** What is required **
Produce a copy of every line in the records that holds the string "elbow".

BEGIN

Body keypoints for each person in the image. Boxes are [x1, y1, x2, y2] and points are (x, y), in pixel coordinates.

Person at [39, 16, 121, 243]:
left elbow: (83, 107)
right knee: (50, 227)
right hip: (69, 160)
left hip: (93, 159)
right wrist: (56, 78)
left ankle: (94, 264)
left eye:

END
BEGIN

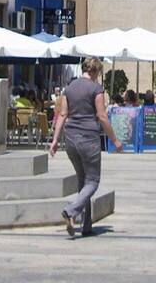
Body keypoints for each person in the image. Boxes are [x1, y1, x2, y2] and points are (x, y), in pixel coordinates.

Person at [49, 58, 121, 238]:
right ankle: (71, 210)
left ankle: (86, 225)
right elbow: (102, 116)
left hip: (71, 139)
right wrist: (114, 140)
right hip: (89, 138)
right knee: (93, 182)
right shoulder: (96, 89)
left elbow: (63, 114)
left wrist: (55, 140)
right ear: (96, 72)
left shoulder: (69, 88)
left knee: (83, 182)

END
BEGIN

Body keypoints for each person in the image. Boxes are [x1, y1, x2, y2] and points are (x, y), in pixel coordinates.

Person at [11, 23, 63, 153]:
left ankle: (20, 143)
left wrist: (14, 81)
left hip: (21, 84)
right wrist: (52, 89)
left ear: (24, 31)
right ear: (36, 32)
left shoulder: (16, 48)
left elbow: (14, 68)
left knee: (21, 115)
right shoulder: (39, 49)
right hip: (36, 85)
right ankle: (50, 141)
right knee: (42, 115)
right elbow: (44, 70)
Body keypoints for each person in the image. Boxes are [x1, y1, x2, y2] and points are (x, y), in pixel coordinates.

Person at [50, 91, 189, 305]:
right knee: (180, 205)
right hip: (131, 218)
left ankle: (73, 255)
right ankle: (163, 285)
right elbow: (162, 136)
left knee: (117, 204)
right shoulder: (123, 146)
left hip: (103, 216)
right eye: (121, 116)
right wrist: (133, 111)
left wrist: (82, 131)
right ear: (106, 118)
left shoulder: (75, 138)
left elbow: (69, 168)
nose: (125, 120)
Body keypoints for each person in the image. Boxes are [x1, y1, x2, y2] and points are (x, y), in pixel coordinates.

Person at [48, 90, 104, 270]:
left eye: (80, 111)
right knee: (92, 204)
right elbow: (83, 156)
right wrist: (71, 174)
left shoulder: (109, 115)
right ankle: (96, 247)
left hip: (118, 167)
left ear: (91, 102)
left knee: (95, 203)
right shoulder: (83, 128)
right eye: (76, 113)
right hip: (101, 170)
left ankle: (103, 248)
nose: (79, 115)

END

** Exercise response **
left elbow: (83, 107)
right elbow: (102, 116)
left elbow: (63, 114)
left elbow: (14, 68)
right elbow: (44, 70)
right elbow: (162, 136)
left elbow: (69, 168)
right elbow: (83, 156)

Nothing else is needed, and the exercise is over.